A Mechanistic Study on the Amiodarone-Induced Pulmonary Toxicity

1Saudi Food and Drug Authority, AlKhaleej District, Prince Bander Street, P.O. Box 376067, Riyadh 11335, Saudi Arabia
2Department of Pharmacology, College of Pharmacy, King Saud University, P.O. Box 2457, Riyadh 11451, Saudi Arabia

Received 29 October 2015; Accepted 9 December 2015

Academic Editor: Aramati B. M. Reddy

Copyright © 2016 Bader Al-Shammari et al. This is an open access article distributed under the Creative Commons Attribution License, which permits unrestricted use, distribution, and reproduction in any medium, provided the original work is properly cited.

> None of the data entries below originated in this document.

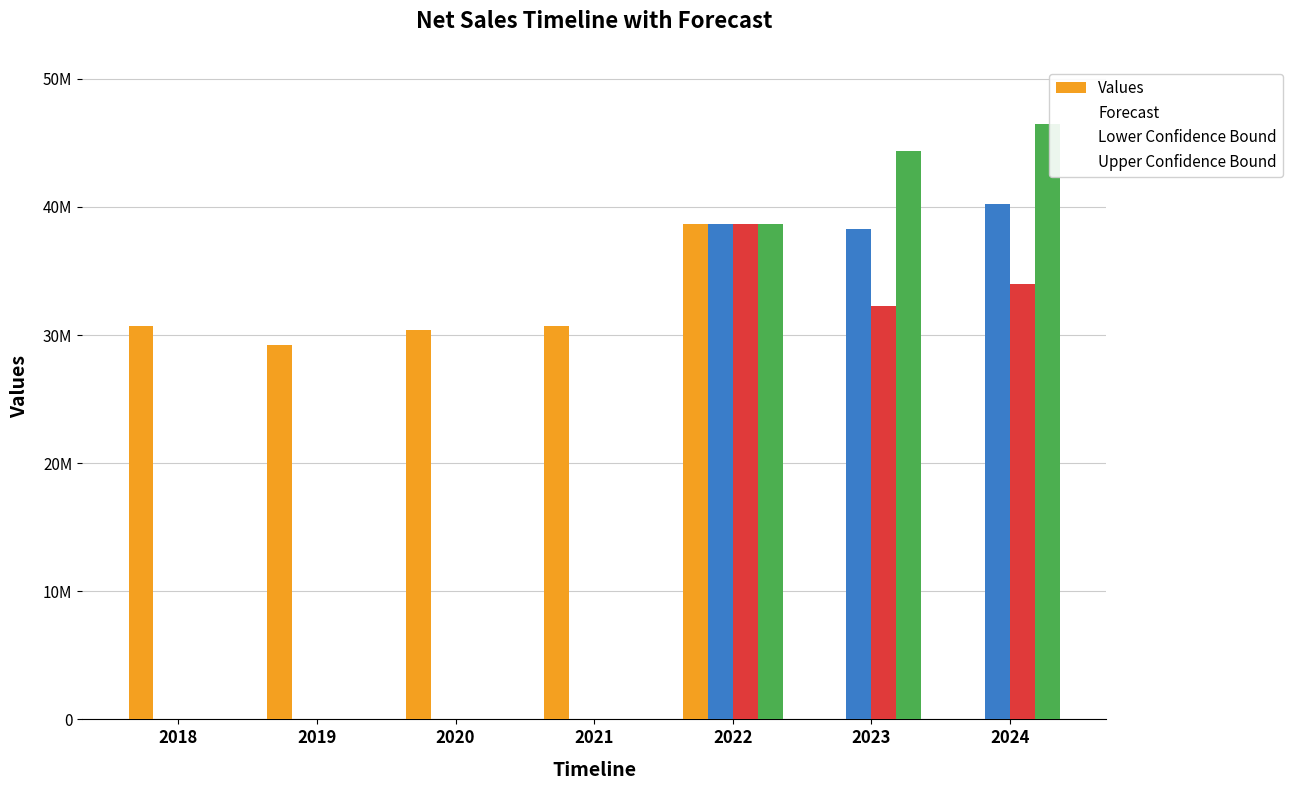

Reading left to right, extract all data points from this chart.

Values: 30685269	29261549	30370933	30710796	38669163	0	0
Forecast: 0	0	0	0	38669163	38309006	40215003
Lower Confidence Bound: 0	0	0	0	38669163	32264990	33983505
Upper Confidence Bound: 0	0	0	0	38669163	44353023	46446501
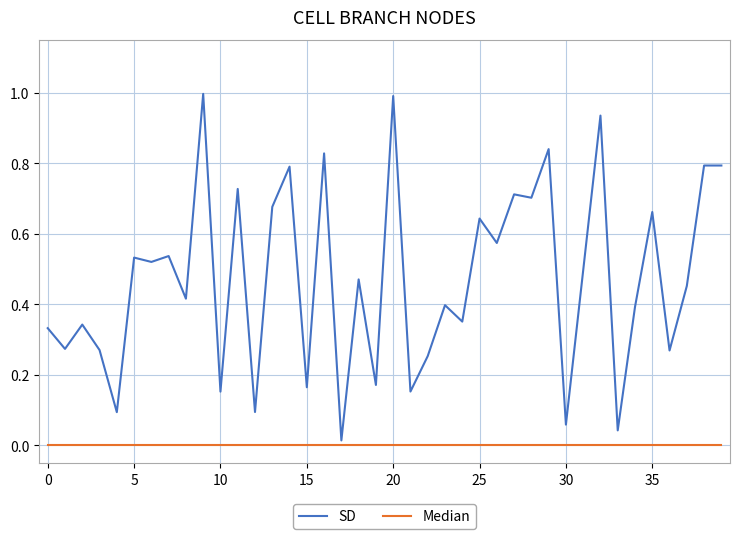

List the series in order of their overall mean, lowest first.

Median, SD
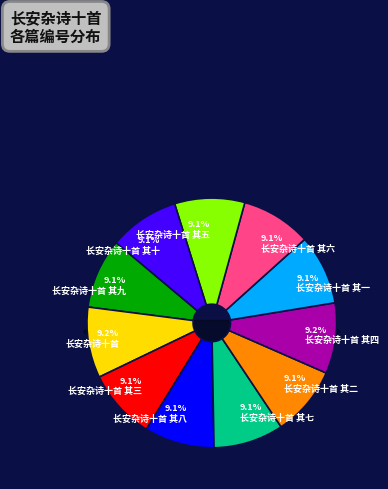

Between 长安杂诗十首 其五 and 长安杂诗十首, which is larger?

长安杂诗十首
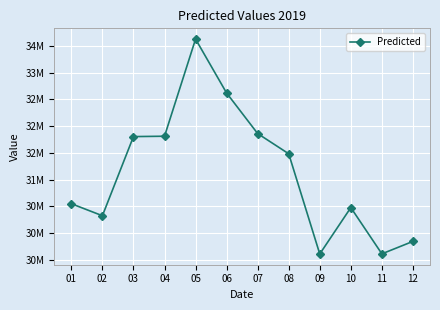

List the labels in order of value, smallest first.

09, 11, 12, 02, 10, 01, 08, 03, 04, 07, 06, 05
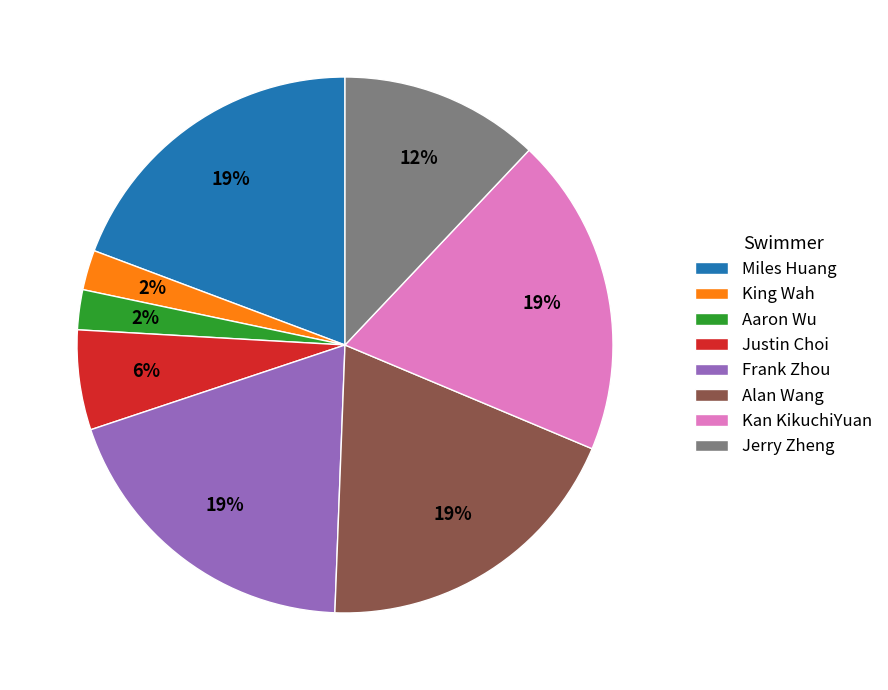

Between Jerry Zheng and King Wah, which is larger?

Jerry Zheng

Amiodarone- (AM-) induced pulmonary toxicity (AIPT) is still a matter of research and is poorly understood. In attempting to resolve this issue, we treated Sprague-Dawley rats with AM doses of 80 mg/kg/day/i.p. for one, two, three, and four weeks. The rats were weighed at days 7, 14, 21, and 28 and bronchoalveolar lavages (BAL) were obtained to determine total leukocyte count (TLC). For each group, lung weighing, histopathology, and homogenization were performed. Fresh homogenates were used for determination of ATP content, lipid peroxides, GSH, catalase, SOD, GPx, GR activities, NO, and hydroxyproline levels. The results showed a significant decrease in body weight and GSH depletion together with an increase in both lung weight and lung/body weight coefficient in the first week. Considerable increases in lung hydroxyproline level with some histopathological alterations were apparent. Treatment for two weeks produced a significant increase in BAL fluid, TLC, GR activity, and NO level in lung homogenate. The loss of cellular ATP and inhibition of most antioxidative protective enzymatic system appeared along with alteration in SOD activity following daily treatment for three weeks, while, in rats treated with AM for four weeks, more severe toxicity was apparent. Histopathological diagnosis was mostly granulomatous inflammation and interstitial pneumonitis in rats treated for three and four weeks, respectively. As shown, it is obvious that slow oedema formation is the only initiating factor of AIPT; all other mechanisms may occur as a consequence.